*Source passage*.
#####

CLUE 4. How consistent is your level of interest?
Infatuation: a couple's interest in each other fluctuates a lot. One day you feel sure this is the right person for marriage. Then you develop doubts and wonder if the two of you should date others for a while, to test your feelings more. The reason is you are attracted to only a few things about the other person - probably physical and surface traits. Your interest in each other grew rather fast. The roots of such a Relationship are too thin to nourish it for long. Sex may also be the reason for lack of consistent interest. If a couple becomes involved in pleasurable sex behavior, their interest in each other may vary accordingly to the strength of their sex urge at any given time.
Real Love: the relationship tends to even out and interest in each other is consistent. If you don't reach the peaks of excitement so prevalent in infatuation, neither do you plunge to the depths. As time goes on, you come to count on your love. You know it will be there when you need it. That is not to say that in real love there is no Problems to solve, especially in the early stages of your courtship. Problems of adjustment cannot be avoided. But the longer you know each other, the easier it is to cope when you have real love. The best way to predict the future is to study closely the evidence from the past and the experience of the present. If you had a good relationship all last week, and the week before that, and the month before that, then you are more likely to have it next week, next month, and the year after that.
CLUE 5. How does it affect your personality?
Infatuation: causes a disorganizing and destructive effect on your personality. Infatuation makes you less effective, less efficient, less your real self. Infatuation is irresponsible and fails to consider the future consequenc es of today's actions. In such a condition, you might well lose your head and do things you wouldn't otherwise think of doing. You may even foul up your whole life.
One-sided love or infatuation and the PRINCIPLE OF LEAST INTEREST:
In a one-sided romance, the partner who has the least interest in continuing the affair is able to control the other person. That's because the one who is more involved has more at stake. No one should use another human being for selfish purposes, but people often do. E.g. a girl who doesn't care much for a boy may keep him just to build up her ego to have someone care so much for her. Or for a convenience that she can always count on him for a date if nobody else asks her. She knows he'll put up with shabby treatment because he's so emotionally involved. Or the boy may demand more sexual favors than his girlfriend wants to give.
Real Love: has an organizing and a constructive effect on your personality. It brings out the best in you. There is an intense and satisfying feeling of greater self-realization and expression, as well as a feeling of having one's own personality reinforced and strengthened and enriched. Love gives you new energy and ambition,and more interest in life. It is creative, brings an eagerness to grow, to improve, to work for worthy purposes and ideals. Love is associated with feelings of self-confidence, trust and security. Love lifted you to new levels of maturity and responsible action. When you love a person you make an effort to be more deserving of the beloved. You want your beloved to be proud of you, so you try harder. Life has more purpose. You make plans and save for the future. Life takes on new meaning, more sparkle.
What if you have loved and lost?

#####

*Supplied material*.
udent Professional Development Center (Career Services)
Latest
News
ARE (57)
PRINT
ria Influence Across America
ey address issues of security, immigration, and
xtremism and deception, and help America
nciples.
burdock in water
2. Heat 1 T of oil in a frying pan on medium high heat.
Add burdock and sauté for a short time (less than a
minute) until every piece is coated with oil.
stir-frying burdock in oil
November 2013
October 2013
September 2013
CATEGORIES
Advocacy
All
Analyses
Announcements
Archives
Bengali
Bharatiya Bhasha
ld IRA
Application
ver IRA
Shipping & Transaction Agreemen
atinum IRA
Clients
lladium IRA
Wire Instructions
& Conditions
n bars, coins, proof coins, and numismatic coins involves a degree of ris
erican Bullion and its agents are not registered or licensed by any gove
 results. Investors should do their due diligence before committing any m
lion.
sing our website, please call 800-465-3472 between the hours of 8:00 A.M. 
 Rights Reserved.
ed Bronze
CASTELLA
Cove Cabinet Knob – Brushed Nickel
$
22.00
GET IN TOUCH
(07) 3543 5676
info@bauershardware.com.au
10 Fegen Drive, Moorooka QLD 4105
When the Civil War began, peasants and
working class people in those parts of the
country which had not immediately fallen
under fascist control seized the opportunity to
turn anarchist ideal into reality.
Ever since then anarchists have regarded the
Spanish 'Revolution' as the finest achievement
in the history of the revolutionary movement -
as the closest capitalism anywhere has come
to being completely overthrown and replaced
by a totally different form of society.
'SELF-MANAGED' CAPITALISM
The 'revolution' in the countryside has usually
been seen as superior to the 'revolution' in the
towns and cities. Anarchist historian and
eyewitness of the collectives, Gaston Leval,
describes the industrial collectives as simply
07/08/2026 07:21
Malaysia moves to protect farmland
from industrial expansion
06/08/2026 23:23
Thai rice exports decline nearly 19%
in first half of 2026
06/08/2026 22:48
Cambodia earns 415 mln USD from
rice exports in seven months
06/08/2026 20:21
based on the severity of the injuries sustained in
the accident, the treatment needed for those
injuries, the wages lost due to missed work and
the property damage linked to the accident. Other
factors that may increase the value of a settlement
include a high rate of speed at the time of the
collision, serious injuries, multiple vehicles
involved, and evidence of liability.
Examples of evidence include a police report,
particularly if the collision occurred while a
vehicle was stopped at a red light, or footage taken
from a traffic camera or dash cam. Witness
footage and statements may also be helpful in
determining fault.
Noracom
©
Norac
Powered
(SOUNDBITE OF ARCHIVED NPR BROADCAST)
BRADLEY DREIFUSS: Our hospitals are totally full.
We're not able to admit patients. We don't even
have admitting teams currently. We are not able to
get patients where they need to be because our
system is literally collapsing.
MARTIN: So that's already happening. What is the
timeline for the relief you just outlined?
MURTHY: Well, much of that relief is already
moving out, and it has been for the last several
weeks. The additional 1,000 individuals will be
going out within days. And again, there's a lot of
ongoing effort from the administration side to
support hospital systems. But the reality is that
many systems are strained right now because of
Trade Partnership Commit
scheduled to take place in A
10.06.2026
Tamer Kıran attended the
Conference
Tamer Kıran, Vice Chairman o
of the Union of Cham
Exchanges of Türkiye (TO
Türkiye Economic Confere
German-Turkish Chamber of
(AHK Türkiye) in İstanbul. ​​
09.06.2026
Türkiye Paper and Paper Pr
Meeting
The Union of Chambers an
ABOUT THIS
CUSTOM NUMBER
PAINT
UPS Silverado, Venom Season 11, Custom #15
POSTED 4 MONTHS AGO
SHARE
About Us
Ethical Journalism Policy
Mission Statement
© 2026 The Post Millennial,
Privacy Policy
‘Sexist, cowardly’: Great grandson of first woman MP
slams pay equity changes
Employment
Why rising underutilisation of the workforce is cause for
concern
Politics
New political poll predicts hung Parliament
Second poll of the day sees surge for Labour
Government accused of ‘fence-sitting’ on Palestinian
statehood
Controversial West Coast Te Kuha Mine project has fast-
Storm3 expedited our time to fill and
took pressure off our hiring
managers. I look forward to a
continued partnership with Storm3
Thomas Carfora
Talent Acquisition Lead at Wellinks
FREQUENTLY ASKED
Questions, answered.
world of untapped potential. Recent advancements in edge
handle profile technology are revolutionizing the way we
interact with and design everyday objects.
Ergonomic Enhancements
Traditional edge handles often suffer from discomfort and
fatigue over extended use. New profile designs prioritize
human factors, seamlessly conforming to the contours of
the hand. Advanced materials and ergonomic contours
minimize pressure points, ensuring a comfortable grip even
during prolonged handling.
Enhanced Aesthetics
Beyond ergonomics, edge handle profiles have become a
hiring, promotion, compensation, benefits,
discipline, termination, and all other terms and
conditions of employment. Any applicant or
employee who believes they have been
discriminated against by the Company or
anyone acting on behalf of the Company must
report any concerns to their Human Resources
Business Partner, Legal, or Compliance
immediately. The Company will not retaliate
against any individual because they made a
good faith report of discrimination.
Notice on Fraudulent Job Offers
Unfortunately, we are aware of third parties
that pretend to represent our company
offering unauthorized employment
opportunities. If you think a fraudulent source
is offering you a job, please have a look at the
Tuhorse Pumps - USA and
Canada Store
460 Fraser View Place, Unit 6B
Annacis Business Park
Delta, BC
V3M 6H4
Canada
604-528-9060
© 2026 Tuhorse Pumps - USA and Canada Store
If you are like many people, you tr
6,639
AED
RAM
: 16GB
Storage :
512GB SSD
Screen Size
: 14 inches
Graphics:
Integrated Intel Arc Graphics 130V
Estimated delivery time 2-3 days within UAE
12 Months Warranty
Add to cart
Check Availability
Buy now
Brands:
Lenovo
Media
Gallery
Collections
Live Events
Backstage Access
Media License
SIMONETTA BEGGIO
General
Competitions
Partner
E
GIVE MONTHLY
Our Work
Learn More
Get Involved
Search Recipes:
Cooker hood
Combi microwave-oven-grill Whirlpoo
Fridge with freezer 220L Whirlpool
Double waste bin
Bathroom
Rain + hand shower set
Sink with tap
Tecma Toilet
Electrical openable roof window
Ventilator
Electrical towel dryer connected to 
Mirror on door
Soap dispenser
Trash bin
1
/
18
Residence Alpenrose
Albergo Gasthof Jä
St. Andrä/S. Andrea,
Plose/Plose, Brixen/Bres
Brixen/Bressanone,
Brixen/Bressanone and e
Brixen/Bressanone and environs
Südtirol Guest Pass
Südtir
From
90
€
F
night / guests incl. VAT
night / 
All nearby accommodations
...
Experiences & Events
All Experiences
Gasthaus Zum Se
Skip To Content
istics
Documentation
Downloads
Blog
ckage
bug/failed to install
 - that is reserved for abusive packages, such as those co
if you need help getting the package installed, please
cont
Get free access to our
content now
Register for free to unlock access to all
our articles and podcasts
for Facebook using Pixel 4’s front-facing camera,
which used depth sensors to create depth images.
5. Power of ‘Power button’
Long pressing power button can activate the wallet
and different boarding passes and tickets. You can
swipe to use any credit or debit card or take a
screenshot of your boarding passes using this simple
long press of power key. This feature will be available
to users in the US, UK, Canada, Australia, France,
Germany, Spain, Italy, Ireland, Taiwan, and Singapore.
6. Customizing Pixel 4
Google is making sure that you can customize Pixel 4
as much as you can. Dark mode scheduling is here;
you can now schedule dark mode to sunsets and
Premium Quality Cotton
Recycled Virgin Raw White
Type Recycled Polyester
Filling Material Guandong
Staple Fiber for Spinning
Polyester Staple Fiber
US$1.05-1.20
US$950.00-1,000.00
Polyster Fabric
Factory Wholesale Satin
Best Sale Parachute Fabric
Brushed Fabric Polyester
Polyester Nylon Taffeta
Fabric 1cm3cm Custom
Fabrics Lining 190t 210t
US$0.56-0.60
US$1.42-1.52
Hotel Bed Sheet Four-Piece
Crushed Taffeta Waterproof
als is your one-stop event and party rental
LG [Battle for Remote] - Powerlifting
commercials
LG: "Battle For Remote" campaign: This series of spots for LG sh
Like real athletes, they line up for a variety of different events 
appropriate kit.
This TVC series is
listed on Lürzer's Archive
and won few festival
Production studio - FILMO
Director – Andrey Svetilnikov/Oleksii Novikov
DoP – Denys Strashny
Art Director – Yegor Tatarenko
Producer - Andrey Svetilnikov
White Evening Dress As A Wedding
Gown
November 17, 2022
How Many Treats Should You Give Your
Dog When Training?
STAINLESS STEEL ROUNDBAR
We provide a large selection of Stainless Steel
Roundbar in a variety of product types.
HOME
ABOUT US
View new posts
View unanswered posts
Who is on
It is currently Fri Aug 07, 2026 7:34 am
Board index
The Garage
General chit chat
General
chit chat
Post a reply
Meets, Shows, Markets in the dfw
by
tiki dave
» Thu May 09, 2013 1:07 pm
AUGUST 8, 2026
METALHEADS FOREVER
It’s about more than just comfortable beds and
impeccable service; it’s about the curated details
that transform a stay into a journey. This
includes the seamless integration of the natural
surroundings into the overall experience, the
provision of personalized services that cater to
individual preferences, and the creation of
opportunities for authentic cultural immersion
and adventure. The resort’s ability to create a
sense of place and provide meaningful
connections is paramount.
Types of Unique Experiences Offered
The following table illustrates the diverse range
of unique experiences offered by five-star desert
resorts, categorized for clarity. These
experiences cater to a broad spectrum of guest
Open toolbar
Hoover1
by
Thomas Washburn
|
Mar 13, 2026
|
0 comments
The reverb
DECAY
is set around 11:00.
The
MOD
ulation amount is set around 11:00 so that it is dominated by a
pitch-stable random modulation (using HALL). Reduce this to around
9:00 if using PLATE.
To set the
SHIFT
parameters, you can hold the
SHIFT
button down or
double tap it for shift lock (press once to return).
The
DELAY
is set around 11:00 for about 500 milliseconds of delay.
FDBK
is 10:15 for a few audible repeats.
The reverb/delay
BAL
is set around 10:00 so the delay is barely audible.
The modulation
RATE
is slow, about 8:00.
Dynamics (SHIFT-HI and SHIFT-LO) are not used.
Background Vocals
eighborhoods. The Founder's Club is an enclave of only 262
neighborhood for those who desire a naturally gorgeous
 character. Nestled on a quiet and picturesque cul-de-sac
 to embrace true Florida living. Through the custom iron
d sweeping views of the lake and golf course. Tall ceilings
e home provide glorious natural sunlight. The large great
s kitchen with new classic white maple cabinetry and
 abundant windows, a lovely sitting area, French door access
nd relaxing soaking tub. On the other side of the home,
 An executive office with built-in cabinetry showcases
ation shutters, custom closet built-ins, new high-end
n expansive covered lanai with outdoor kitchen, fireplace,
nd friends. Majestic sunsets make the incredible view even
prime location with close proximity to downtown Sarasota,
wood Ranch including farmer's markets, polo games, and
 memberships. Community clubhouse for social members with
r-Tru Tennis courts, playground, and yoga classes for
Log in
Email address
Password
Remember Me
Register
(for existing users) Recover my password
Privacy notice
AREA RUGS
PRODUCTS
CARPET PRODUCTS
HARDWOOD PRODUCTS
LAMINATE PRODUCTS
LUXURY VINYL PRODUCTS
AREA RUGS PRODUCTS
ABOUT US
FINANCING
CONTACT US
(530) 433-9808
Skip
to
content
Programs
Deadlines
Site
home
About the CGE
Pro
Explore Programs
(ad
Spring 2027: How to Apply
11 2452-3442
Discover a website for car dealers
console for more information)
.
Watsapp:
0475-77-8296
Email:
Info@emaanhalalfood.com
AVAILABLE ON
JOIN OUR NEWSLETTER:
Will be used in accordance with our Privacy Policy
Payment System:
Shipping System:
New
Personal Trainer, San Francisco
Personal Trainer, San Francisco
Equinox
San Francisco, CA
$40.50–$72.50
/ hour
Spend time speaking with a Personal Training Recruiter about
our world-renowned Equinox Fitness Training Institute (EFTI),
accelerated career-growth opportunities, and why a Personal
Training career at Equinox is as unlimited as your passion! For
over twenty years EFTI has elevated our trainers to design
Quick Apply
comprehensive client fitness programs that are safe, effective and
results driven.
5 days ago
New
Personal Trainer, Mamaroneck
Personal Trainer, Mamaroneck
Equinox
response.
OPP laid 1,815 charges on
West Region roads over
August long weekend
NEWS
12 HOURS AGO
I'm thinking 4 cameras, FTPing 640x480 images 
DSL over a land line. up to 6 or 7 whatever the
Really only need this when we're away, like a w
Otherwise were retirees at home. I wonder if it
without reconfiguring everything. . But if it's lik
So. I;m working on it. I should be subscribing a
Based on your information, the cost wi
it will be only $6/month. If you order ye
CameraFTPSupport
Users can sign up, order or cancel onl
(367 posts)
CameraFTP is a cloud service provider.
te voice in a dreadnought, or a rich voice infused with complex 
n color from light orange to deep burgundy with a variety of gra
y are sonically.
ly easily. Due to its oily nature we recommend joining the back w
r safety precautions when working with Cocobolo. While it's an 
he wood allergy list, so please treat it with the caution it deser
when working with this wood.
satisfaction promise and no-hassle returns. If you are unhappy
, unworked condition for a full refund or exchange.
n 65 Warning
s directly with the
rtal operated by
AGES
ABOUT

#####

*Exercise 1*.
From the passage on infatuation and real love, translate this sentence into Spanish: "Problems of adjustment cannot be avoided."
*Exercise 2*.
Answer these questions from the passage on infatuation and real love:
(a) Under Clue 4, what is named as the best way to predict the future?
(b) In a one-sided romance, which partner is able to control the other person?
(c) Under Clue 5, with what feelings is love associated?

*Written response 1*.
Los problemas de adaptación no se pueden evitar.

*Written response 2*.
(a) Studying closely the evidence from the past and the experience of the present.
(b) The partner who has the least interest in continuing the affair.
(c) Self-confidence, trust and security.